Should you want to interject another religion into this story, Mo looked like a short, round, brown Buddha. Oh no, I just had a vision of Mo as the Buddha sitting in a loincloth. While a product of his parent’s genes, he was his own man and a free thinker who had an extremely rebellious side. You see, Muslims eat no pork, while Hindus eat no beef. In order to display his disdain for his parents’ predominantly vegetarian diet, Mo would periodically stop off at The Clock for a bacon chili cheeseburger; take it home; and eat it in front of his mortified parents who were equally concerned about their son’s soul. According to the Quran, alcohol is forbidden but that didn’t stop Mo from throwing down a brew or five with his burger. Today, Mo has further complicated matters. He has married a Southern Baptist woman. I wonder if he has been publicly dunked and, if he has, my guess is that he still dances.

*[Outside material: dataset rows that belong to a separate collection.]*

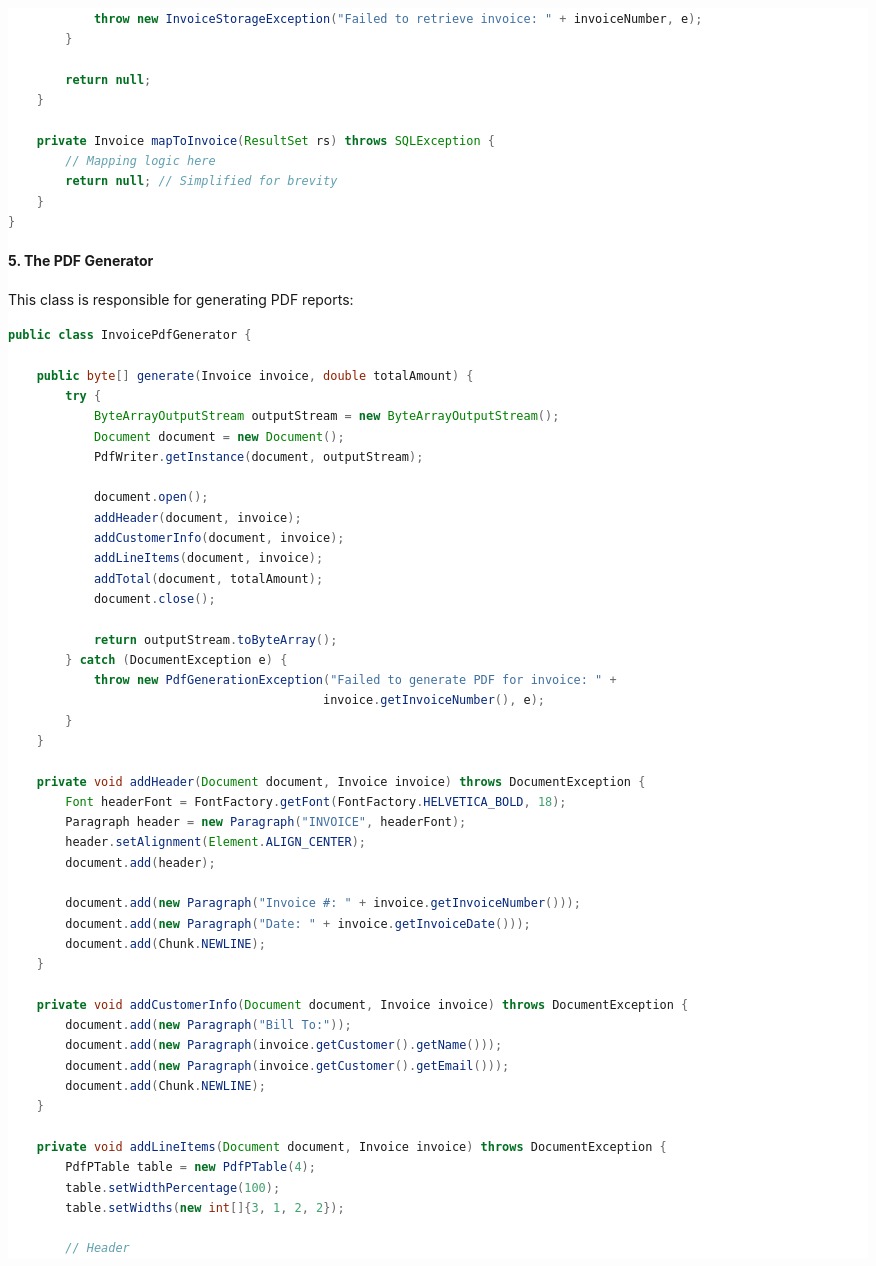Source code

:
 ```java
            throw new InvoiceStorageException("Failed to retrieve invoice: " + invoiceNumber, e);
        }
        
        return null;
    }

    private Invoice mapToInvoice(ResultSet rs) throws SQLException {
        // Mapping logic here
        return null; // Simplified for brevity
    }
}
```

#### 5. The PDF Generator

This class is responsible for generating PDF reports:

```java
public class InvoicePdfGenerator {
    
    public byte[] generate(Invoice invoice, double totalAmount) {
        try {
            ByteArrayOutputStream outputStream = new ByteArrayOutputStream();
            Document document = new Document();
            PdfWriter.getInstance(document, outputStream);
            
            document.open();
            addHeader(document, invoice);
            addCustomerInfo(document, invoice);
            addLineItems(document, invoice);
            addTotal(document, totalAmount);
            document.close();
            
            return outputStream.toByteArray();
        } catch (DocumentException e) {
            throw new PdfGenerationException("Failed to generate PDF for invoice: " + 
                                            invoice.getInvoiceNumber(), e);
        }
    }

    private void addHeader(Document document, Invoice invoice) throws DocumentException {
        Font headerFont = FontFactory.getFont(FontFactory.HELVETICA_BOLD, 18);
        Paragraph header = new Paragraph("INVOICE", headerFont);
        header.setAlignment(Element.ALIGN_CENTER);
        document.add(header);
        
        document.add(new Paragraph("Invoice #: " + invoice.getInvoiceNumber()));
        document.add(new Paragraph("Date: " + invoice.getInvoiceDate()));
        document.add(Chunk.NEWLINE);
    }

    private void addCustomerInfo(Document document, Invoice invoice) throws DocumentException {
        document.add(new Paragraph("Bill To:"));
        document.add(new Paragraph(invoice.getCustomer().getName()));
        document.add(new Paragraph(invoice.getCustomer().getEmail()));
        document.add(Chunk.NEWLINE);
    }

    private void addLineItems(Document document, Invoice invoice) throws DocumentException {
        PdfPTable table = new PdfPTable(4);
        table.setWidthPercentage(100);
        table.setWidths(new int[]{3, 1, 2, 2});

        // Header
```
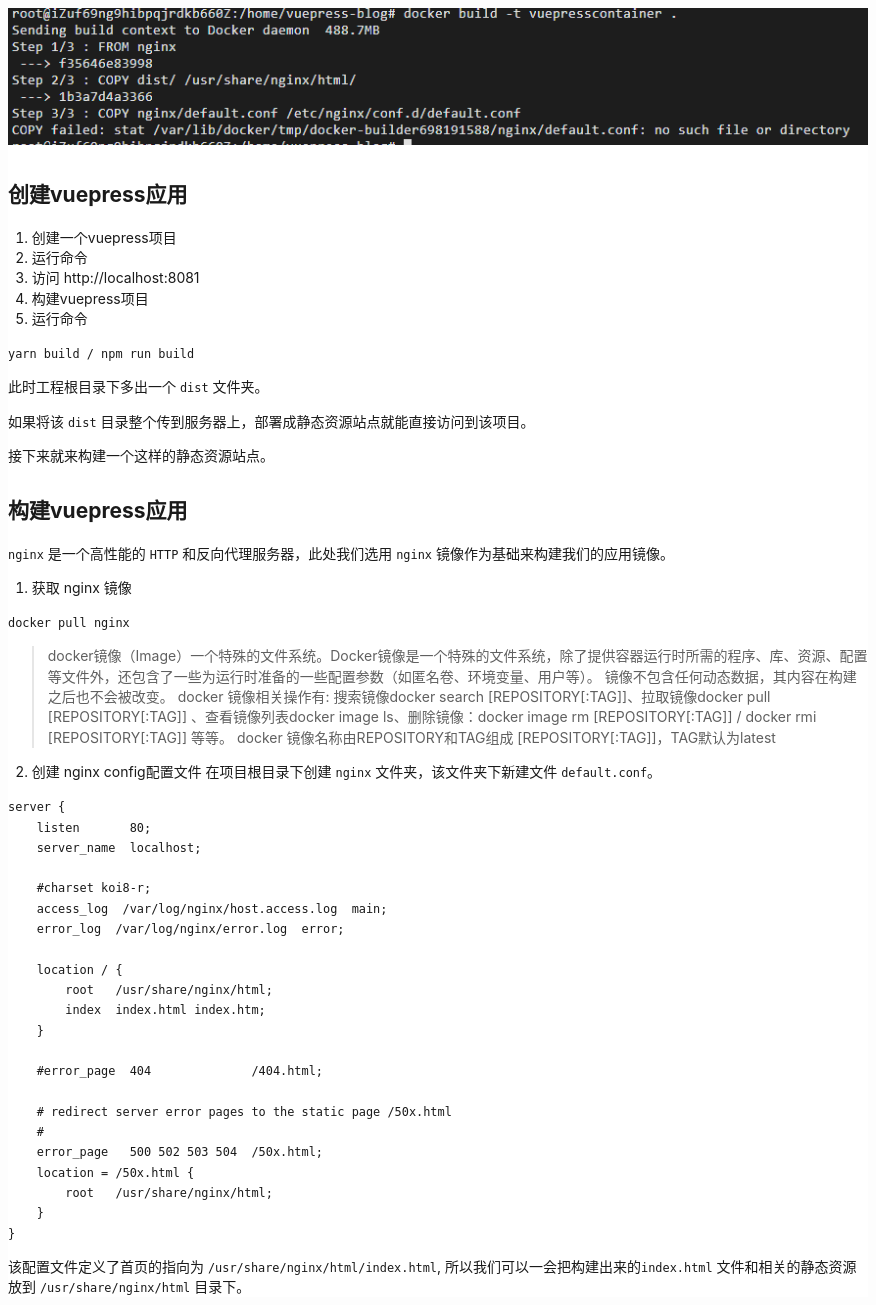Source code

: ![avatar](vuepress1.png)

## 创建vuepress应用
1. 创建一个vuepress项目
2. 运行命令
3. 访问 http://localhost:8081
4. 构建vuepress项目
5. 运行命令
```
yarn build / npm run build
```
此时工程根目录下多出一个 `dist` 文件夹。

如果将该 `dist` 目录整个传到服务器上，部署成静态资源站点就能直接访问到该项目。

接下来就来构建一个这样的静态资源站点。
## 构建vuepress应用
`nginx` 是一个高性能的 `HTTP` 和反向代理服务器，此处我们选用 `nginx` 镜像作为基础来构建我们的应用镜像。

1. 获取 nginx 镜像
```
docker pull nginx
```

> docker镜像（Image）一个特殊的文件系统。Docker镜像是一个特殊的文件系统，除了提供容器运行时所需的程序、库、资源、配置等文件外，还包含了一些为运行时准备的一些配置参数（如匿名卷、环境变量、用户等）。 镜像不包含任何动态数据，其内容在构建之后也不会被改变。
> docker 镜像相关操作有: 搜索镜像docker search [REPOSITORY[:TAG]]、拉取镜像docker pull [REPOSITORY[:TAG]] 、查看镜像列表docker image ls、删除镜像：docker image rm [REPOSITORY[:TAG]] / docker rmi [REPOSITORY[:TAG]] 等等。
> docker 镜像名称由REPOSITORY和TAG组成 [REPOSITORY[:TAG]]，TAG默认为latest
2. 创建 nginx config配置文件
在项目根目录下创建 `nginx` 文件夹，该文件夹下新建文件 `default.conf`。
```
server {
    listen       80;
    server_name  localhost;

    #charset koi8-r;
    access_log  /var/log/nginx/host.access.log  main;
    error_log  /var/log/nginx/error.log  error;

    location / {
        root   /usr/share/nginx/html;
        index  index.html index.htm;
    }

    #error_page  404              /404.html;

    # redirect server error pages to the static page /50x.html
    #
    error_page   500 502 503 504  /50x.html;
    location = /50x.html {
        root   /usr/share/nginx/html;
    }
}
```
该配置文件定义了首页的指向为 `/usr/share/nginx/html/index.html`, 所以我们可以一会把构建出来的`index.html` 文件和相关的静态资源放到 `/usr/share/nginx/html` 目录下。
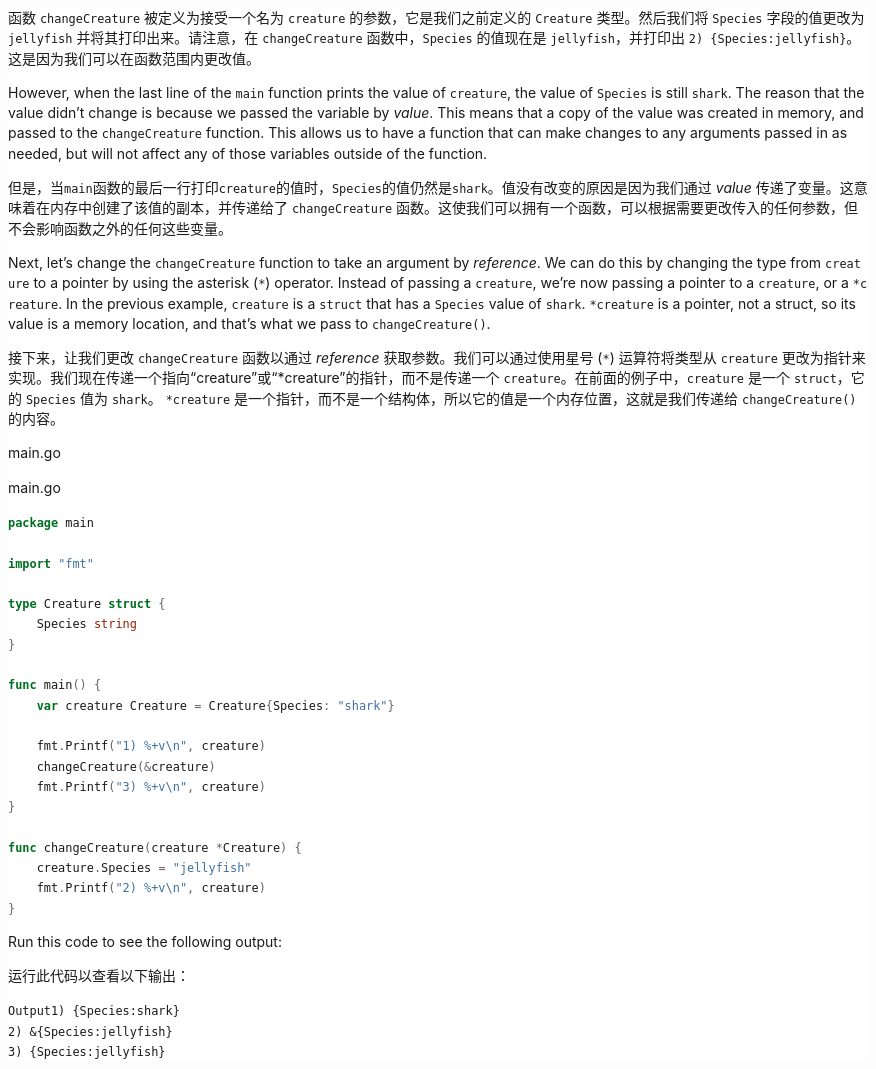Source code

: 函数 `changeCreature` 被定义为接受一个名为 `creature` 的参数，它是我们之前定义的 `Creature` 类型。然后我们将 `Species` 字段的值更改为 `jellyfish` 并将其打印出来。请注意，在 `changeCreature` 函数中，`Species` 的值现在是 `jellyfish`，并打印出 `2) {Species:jellyfish}`。这是因为我们可以在函数范围内更改值。

However, when the last line of the `main` function prints the value of `creature`, the value of `Species` is still `shark`. The reason that the value didn’t change is because we passed the variable by *value*. This means that a copy of the value was created in memory, and passed to the `changeCreature` function. This allows us to have a function that can make changes to  any arguments passed in as needed, but will not affect any of those  variables outside of the function.

但是，当`main`函数的最后一行打印`creature`的值时，`Species`的值仍然是`shark`。值没有改变的原因是因为我们通过 *value* 传递了变量。这意味着在内存中创建了该值的副本，并传递给了 `changeCreature` 函数。这使我们可以拥有一个函数，可以根据需要更改传入的任何参数，但不会影响函数之外的任何这些变量。

Next, let’s change the `changeCreature` function to take an argument by *reference*. We can do this by changing the type from `creature` to a pointer by using the asterisk (`*`) operator. Instead of passing a `creature`, we’re now passing a pointer to a `creature`, or a `*creature`. In the previous example, `creature` is a `struct` that has a `Species` value of `shark`. `*creature` is a pointer, not a struct, so its value is a memory location, and that’s what we pass to `changeCreature()`.

接下来，让我们更改 `changeCreature` 函数以通过 *reference* 获取参数。我们可以通过使用星号 (`*`) 运算符将类型从 `creature` 更改为指针来实现。我们现在传递一个指向“creature”或“*creature”的指针，而不是传递一个 `creature`。在前面的例子中，`creature` 是一个 `struct`，它的 `Species` 值为 `shark`。 `*creature` 是一个指针，而不是一个结构体，所以它的值是一个内存位置，这就是我们传递给 `changeCreature()` 的内容。

main.go

main.go

```go
package main

import "fmt"

type Creature struct {
    Species string
}

func main() {
    var creature Creature = Creature{Species: "shark"}

    fmt.Printf("1) %+v\n", creature)
    changeCreature(&creature)
    fmt.Printf("3) %+v\n", creature)
}

func changeCreature(creature *Creature) {
    creature.Species = "jellyfish"
    fmt.Printf("2) %+v\n", creature)
}
```

 

Run this code to see the following output:

运行此代码以查看以下输出：

```
Output1) {Species:shark}
2) &{Species:jellyfish}
3) {Species:jellyfish}
```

It concerns me terribly when I hear or see that “all Muslims are terrorists.” I keep wondering if I am missing something because I can’t hear that and not think about Hakeem, Mo’s father, and the few Muslim students that I have taught. None of them would turn out to be terrorists…would they? I despise how judgmental we have become as Christians. “Judge not, lest ye be judged!” Learned that at my grandmother’s knee. “To err is human, to forgive is divine.” In Don’s Evolutionary New Testament Church of Christ, it is not our place in life to judge. If you believe in God, you have been taught that judgement is His responsibility, not ours. Our responsibility is to help those who want to convert. We should not try to force our Christian values down the throats of non-believers. Today, however, I fear many Christians are doing just that!